AT&T alerts 9 million customers of data breach after vendor hack

AT&T is notifying roughly 9 million customers that some of their information was exposed after a marketing vendor was hacked in January.

"Customer Proprietary Network Information from some wireless accounts was exposed, such as the number of lines on an account or wireless rate plan," AT&T told BleepingComputer.

"The information did not contain credit card information, Social Security Number, account passwords or other sensitive personal information. We are notifying affected customers.

While the data breach notification does not share the number of impacted customers, AT&T told BleepingComputer that "approximately 9 million wireless accounts had their Customer Proprietary Network Information accessed."

The company said the exposed data set was several years old and is mostly associated with device upgrade eligibility. It added that none of its systems were compromised in the vendor security incident.

The exposed CPNI data includes information related to its services, such as the number of lines linked to a customer's account or the wireless plan to which they are subscribed, according to AT&T.

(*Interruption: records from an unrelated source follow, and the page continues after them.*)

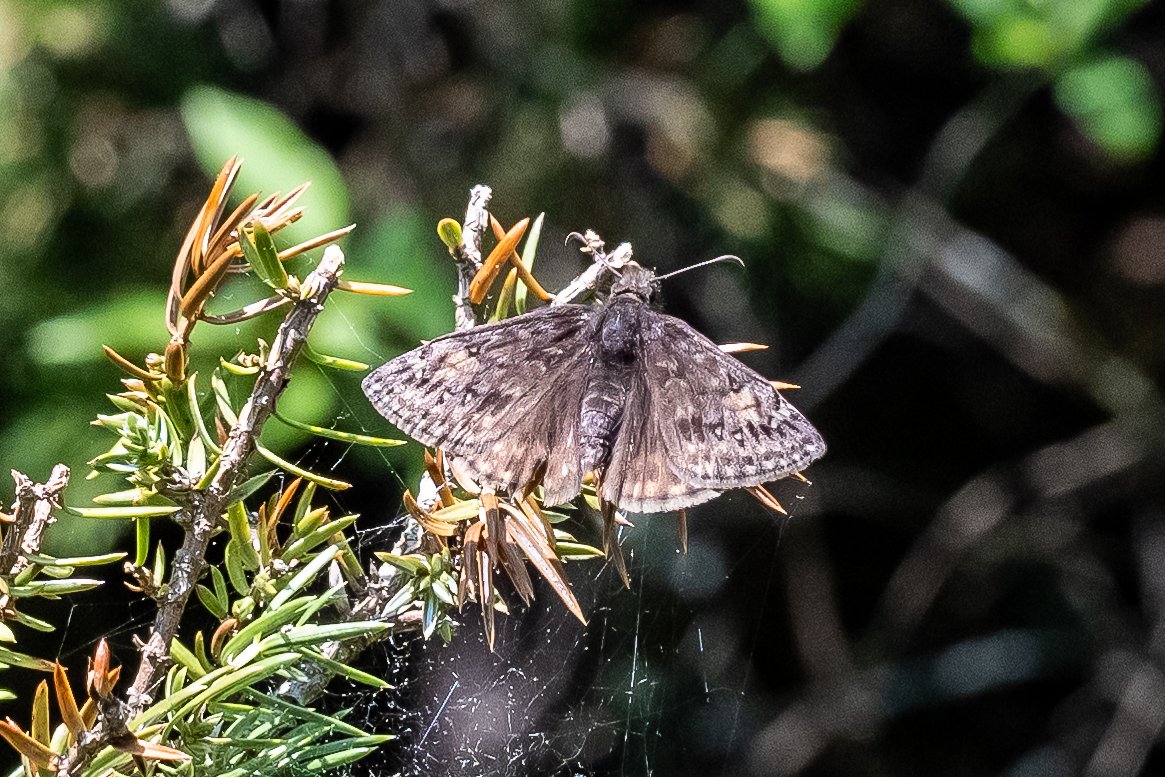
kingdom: Animalia
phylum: Arthropoda
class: Insecta
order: Lepidoptera
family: Hesperiidae
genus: Erynnis
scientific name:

However, AT&T's privacy policy says that while CPNI doesn't include the users' telephone number, name, and address, it does contain "details about who you've called."

Law enforcement alerted of the breach

"​We have notified federal law enforcement about the unauthorized access of your CPNI as required by the Federal Communications Commission," AT&T says in the CPNI breach notification letters, first spotted by DataBreaches.net and sent from att@message.att-mail.com.

"Our report to law enforcement does not contain specific information about your account, only that the unauthorized access occurred.​"

Customers are advised to toggle off CPNI data sharing on their accounts by making a CPNI Restriction Request to reduce exposure risks in the future if AT&T uses it for third-party vendor marketing purposes.

An AT&T spokesperson is yet to reply to an email asking for more info on what specific information was exposed in the incident and what vendor was breached for this data to be exposed.

In August 2021, AT&T denied a data breach after a notorious threat actor put up for sale a database containing what he claimed to be the personal information of 70 million AT&T customers.